- _材料相关问题_:
1 – 根据这份子宫内膜间充质干细胞专利文本，回答下列问题：
(a) 消化液中胶原酶Ⅲ的浓度范围是多少？
(b) 单细胞悬液用几目的细胞滤网过滤？
(c) 细胞培养箱中的CO₂浓度是多少？
2 – 原样输出这份子宫内膜间充质干细胞专利文本中的一段：以含有“1.一种具有强增殖能力的人子”的词句开头，到“宫内膜组织来源间充质干细胞。”结束。

- _文本段落_:
[发明专利]人子宫内膜组织来源间充质干细胞的分离培养方法

权利要求书

1.一种具有强增殖能力的人子宫内膜组织来源间充质干细胞，所述人子宫内膜组织来源间充质干细胞从人的子宫内膜组织中分离得到。

2.权利要求1所述人子宫内膜组织来源间充质干细胞的分离培养方法，是通过酶解法消化人体子宫内膜组织获得单细胞悬液，直接接种于间充质干细胞培养基中进行培养及传代纯化，获得所述间充质干细胞。

3.根据权利要求2所述的人子宫内膜组织来源间充质干细胞的分离培养方法，其特征是按照下述步骤进行：

1）以含250～350µg/ml胶原酶Ⅲ和30～50µg/ml DNase I的PBS缓冲液为消化液，将所述消化液与人子宫内膜组织按照2～4∶1的体积比混合，37℃水浴震荡消化40～60min后，抽取消化产物上清液，以1∶1的体积比加入10vol% FBS-DMEM/F12进行中和，终止消化后获得单细胞悬液；

2）将所述单细胞悬液以200目细胞滤网过滤，1000～1200r/min离心获得细胞团块；

3）在所述细胞团块中加入10vol% FBS-DMEM/F12培养基，37℃、5%CO₂细胞培养箱中培养，经不少于1次的传代培养纯化，分离得到人子宫内膜组织来源间充质干细胞。

- _所附数据_:
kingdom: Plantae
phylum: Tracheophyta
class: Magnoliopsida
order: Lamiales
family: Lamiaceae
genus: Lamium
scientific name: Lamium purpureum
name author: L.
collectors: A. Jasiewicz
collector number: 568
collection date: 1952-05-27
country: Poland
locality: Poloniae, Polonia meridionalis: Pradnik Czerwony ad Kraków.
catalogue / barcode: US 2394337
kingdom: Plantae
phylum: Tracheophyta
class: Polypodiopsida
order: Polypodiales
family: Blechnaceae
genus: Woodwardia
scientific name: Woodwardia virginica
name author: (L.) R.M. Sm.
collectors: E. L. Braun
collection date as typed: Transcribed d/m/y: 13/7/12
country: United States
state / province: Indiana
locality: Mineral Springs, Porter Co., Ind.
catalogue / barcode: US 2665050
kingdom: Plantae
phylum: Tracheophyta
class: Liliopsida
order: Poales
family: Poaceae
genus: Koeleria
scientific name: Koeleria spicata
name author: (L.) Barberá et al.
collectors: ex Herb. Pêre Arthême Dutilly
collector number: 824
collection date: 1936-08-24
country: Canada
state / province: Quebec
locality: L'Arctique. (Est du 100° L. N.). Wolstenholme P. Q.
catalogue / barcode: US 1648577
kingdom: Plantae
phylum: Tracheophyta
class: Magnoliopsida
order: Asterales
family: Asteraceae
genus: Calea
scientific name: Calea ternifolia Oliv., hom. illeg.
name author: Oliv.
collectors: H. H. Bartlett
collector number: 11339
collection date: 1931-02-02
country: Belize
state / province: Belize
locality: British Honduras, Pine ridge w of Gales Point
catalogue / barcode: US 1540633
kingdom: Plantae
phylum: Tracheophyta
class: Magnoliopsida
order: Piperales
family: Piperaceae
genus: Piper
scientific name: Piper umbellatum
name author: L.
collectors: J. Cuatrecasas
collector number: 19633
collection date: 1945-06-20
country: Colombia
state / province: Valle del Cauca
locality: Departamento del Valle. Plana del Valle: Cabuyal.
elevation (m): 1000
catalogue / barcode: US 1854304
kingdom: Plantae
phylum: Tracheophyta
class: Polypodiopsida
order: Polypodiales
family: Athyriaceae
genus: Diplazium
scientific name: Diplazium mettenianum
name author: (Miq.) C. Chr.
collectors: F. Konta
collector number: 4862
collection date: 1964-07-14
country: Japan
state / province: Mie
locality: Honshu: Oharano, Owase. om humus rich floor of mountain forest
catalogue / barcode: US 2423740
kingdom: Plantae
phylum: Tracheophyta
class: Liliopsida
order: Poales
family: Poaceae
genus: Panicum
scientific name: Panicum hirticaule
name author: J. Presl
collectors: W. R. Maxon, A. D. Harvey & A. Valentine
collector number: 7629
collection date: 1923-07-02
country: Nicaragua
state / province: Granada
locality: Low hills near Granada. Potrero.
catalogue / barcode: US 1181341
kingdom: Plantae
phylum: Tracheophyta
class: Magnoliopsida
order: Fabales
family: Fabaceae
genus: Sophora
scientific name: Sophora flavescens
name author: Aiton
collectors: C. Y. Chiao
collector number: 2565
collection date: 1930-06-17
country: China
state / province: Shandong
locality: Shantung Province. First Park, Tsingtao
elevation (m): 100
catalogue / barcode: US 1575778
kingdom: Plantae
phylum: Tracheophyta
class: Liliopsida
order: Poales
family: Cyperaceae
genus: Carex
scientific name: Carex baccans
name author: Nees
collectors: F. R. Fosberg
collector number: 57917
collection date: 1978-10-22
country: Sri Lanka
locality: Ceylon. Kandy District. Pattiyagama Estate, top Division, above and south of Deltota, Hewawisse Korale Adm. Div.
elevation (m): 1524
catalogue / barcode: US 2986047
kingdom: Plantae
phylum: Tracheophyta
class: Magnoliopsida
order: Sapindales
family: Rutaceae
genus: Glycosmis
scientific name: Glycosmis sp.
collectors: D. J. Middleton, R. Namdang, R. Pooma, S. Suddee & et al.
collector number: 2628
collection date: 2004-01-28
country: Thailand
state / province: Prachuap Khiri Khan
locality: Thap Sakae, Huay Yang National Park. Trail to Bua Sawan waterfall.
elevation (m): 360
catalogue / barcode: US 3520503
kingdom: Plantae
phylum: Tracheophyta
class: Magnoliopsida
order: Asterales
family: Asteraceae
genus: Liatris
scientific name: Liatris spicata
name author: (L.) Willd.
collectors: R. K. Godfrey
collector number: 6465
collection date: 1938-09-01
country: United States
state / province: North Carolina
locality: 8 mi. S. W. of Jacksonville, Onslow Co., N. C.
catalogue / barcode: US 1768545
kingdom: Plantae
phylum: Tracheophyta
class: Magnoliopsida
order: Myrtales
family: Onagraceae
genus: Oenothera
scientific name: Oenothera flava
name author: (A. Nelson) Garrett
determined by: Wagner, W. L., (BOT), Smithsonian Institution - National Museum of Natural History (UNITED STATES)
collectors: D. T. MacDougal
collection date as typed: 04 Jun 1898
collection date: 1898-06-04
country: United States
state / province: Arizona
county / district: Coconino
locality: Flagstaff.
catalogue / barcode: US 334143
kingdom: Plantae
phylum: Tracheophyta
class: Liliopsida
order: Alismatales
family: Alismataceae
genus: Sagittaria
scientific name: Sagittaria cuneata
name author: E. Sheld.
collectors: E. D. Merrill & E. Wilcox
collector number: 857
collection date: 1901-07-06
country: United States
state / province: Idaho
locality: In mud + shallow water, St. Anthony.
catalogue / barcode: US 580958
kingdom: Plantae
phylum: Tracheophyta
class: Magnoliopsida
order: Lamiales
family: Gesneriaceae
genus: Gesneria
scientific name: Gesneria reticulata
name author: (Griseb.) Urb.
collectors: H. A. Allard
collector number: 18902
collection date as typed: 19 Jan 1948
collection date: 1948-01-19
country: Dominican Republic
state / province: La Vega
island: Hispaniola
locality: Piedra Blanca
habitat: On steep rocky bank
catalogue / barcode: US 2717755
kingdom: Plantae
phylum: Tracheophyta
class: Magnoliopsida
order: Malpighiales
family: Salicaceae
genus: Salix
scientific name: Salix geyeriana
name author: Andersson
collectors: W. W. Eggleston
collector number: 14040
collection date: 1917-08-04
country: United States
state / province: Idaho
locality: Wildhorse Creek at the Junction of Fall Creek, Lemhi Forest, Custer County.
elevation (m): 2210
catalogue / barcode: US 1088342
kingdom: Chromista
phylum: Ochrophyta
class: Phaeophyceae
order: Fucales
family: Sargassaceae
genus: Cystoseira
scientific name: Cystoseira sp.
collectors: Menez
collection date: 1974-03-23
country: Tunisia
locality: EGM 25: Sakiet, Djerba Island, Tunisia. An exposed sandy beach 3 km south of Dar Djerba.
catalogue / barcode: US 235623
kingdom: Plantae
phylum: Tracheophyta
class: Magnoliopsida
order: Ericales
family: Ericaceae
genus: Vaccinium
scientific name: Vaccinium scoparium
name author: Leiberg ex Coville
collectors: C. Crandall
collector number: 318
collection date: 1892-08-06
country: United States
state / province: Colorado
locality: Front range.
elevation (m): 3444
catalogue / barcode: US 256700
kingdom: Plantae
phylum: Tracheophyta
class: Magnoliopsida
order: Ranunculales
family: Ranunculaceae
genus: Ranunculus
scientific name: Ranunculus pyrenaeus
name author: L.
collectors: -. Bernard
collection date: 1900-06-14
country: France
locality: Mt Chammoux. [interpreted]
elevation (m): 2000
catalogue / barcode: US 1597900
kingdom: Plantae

- _各题答案_:
1 –
(a) 250～350µg/ml
(b) 200目
(c) 5%

2 –
1.一种具有强增殖能力的人子宫内膜组织来源间充质干细胞，所述人子宫内膜组织来源间充质干细胞从人的子宫内膜组织中分离得到。

2.权利要求1所述人子宫内膜组织来源间充质干细胞的分离培养方法，是通过酶解法消化人体子宫内膜组织获得单细胞悬液，直接接种于间充质干细胞培养基中进行培养及传代纯化，获得所述间充质干细胞。

3.根据权利要求2所述的人子宫内膜组织来源间充质干细胞的分离培养方法，其特征是按照下述步骤进行：

1）以含250～350µg/ml胶原酶Ⅲ和30～50µg/ml DNase I的PBS缓冲液为消化液，将所述消化液与人子宫内膜组织按照2～4∶1的体积比混合，37℃水浴震荡消化40～60min后，抽取消化产物上清液，以1∶1的体积比加入10vol% FBS-DMEM/F12进行中和，终止消化后获得单细胞悬液；

2）将所述单细胞悬液以200目细胞滤网过滤，1000～1200r/min离心获得细胞团块；

3）在所述细胞团块中加入10vol% FBS-DMEM/F12培养基，37℃、5%CO₂细胞培养箱中培养，经不少于1次的传代培养纯化，分离得到人子宫内膜组织来源间充质干细胞。